Todo mundo no governo continua achando que a taxa de
juros já estava e continua alta demais
Não faz muito tempo, Lula disse
que a única coisa fora de lugar na economia brasileira era a taxa de juros. E
que a culpa era do então presidente do Banco Central, Roberto
Campos Neto, tratado como adversário do governo e inimigo da pátria.
Hoje, a taxa básica de juros (Selic) está mais alta — 13,25%
ao ano. Seria elevada, na semana passada, numa reunião em que sete dos nove
diretores do BC estão lá por indicação de Lula. Inclusive o “companheiro” Gabriel
Galípolo, novo presidente da instituição.
Mas a culpa continua sendo de Campos Neto, na opinião de
Lula. Na entrevista que concedeu, ele disse que a alta da taxa era esperada,
pois havia sido definida em decisão do “outro presidente” do BC. De fato, foi
na última reunião presidida por Campos Neto que o Comitê de Política Monetária
do BC (Copom) aumentou a Selic para 12,25% e anunciou que aplicaria mais duas
altas da mesma magnitude nas reuniões seguintes, de janeiro e março de 2025.
Mas o companheiro Galípolo estava lá. Era
diretor de Política Monetária do BC e votou a favor do choque de juros. Lula
deixou de lado esse detalhe, digamos assim. Preferiu manifestar a expectativa,
ou, talvez, a convicção, de que a diretoria comandada por Galípolo, com maioria
indicada por Lula, conduzirá os juros e a inflação para
baixo. Teve o cuidado, porém, de colocar uma ressalva: quando a política
permitir. Não disse em que circunstâncias isso ocorreria.
Aumentar os juros para derrubar a inflação é justamente uma
das tarefas de qualquer banco central. Conseguida a queda da inflação, os juros
caem em seguida. A diferença é que, para Lula, elevar a Selic sob Campos Neto
era sabotagem. Agora, passa. Esse novo discurso de Lula, mais amigável ao
mercado, pode ser a explicação para a dura decisão do Copom em dezembro passado
— quando elevou a Selic em 1 ponto percentual e anunciou duas altas iguais.
Não é incomum que bancos centrais anunciem seus próximos
passos. O mais comum, entretanto, é que apontem a tendência e deixem para
cravar a decisão na reunião seguinte. Sabe como é, as coisas podem mudar — e
têm mudado muito nos últimos tempos, no Brasil e no mundo.

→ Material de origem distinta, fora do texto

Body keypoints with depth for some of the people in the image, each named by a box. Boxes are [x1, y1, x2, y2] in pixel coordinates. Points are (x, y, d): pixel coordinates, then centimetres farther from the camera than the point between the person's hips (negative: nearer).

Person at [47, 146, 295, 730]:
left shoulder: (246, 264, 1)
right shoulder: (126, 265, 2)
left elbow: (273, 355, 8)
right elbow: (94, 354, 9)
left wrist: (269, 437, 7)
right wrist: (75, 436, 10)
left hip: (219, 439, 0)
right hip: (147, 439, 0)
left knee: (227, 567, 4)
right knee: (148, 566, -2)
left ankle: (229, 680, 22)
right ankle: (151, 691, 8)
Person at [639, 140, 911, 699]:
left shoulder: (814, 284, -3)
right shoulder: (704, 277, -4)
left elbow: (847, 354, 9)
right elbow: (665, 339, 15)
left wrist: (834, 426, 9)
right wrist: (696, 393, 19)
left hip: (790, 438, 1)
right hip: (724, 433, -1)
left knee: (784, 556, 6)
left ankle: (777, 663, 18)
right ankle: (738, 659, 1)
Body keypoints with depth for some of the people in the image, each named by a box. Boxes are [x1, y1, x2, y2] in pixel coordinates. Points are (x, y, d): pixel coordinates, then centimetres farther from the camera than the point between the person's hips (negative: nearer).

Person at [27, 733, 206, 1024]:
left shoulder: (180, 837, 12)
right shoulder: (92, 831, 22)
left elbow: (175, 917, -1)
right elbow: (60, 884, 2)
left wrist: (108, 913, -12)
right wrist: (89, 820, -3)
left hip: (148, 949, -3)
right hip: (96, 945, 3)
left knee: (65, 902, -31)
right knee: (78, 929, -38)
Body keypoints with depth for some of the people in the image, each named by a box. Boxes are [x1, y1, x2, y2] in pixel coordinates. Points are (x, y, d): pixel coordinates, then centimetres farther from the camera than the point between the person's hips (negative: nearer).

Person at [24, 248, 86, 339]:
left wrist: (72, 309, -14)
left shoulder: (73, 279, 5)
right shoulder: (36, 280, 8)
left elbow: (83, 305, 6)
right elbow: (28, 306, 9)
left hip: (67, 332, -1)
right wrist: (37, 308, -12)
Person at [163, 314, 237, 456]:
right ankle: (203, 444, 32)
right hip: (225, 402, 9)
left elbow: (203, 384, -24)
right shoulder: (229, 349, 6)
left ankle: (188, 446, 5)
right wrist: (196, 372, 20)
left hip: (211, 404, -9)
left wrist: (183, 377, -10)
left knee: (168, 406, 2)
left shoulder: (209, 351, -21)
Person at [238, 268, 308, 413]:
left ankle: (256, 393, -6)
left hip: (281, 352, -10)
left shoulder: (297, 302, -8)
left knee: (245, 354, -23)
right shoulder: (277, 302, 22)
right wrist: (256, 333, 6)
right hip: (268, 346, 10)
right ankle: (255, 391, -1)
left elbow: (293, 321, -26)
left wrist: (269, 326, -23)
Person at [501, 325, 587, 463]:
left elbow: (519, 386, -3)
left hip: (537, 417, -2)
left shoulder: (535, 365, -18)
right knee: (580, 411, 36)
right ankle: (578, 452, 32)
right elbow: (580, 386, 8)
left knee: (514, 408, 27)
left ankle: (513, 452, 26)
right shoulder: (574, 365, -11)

Quando o Copom se reuniu em dezembro, havia muita
especulação sobre a política econômica de Donald Trump,
mas nada de concreto. Era um momento de instabilidade. Mas o Copom cravou o que
deveria fazer nas próximas duas reuniões, três meses à frente. Talvez não tenha
sido intencional, mas isso facilitou a vida de Galípolo. Ele assumiu o BC em
janeiro com o choque de juros já contratado.
Sim, a nova diretoria poderia alterar sua interpretação para
dizer que o choque não era mais indicado. Mas pega muito mal quando qualquer
banco central muda bruscamente sua política. Gera tremenda falta de confiança.
Logo, o “companheiro” Galípolo e seus diretores, que votaram por unanimidade,
estão praticamente obrigados a levar a Selic até 14,25%.
Era certo, em dezembro passado, que a inflação havia
ultrapassado o teto da meta e seguiria assim por meses. Os juros tinham de
subir. E seria desconfortável, digamos assim, que Galípolo comandasse sua
primeira reunião elevando a Selic.
Teoria conspiratória? Vai saber.
Todo mundo no governo Lula continua achando que a taxa de
juros já estava e continua alta demais. O ministro Haddad disse com todas as
letras que o remédio, juro alto, pode causar mais danos que benefícios se
aplicado em excesso.
Ficamos assim, portanto: só se saberá a orientação da nova
diretoria do BC na reunião de maio, quando não estará mais amarrada. No
encontro de janeiro, o novo Copom disse que cumpriria em março o choque
pré-anunciado, mas não indicou tendências dali em diante. Considerando que as
projeções do próprio BC mostram a inflação acima da meta até 2026, é quase
unanimidade entre analistas que a Selic não pode parar nos 14,25%.
O mercado gostou do tom mais amigável de Lula. Gostou também
que o Copom tivesse mantido o compromisso. E para maio? Veremos.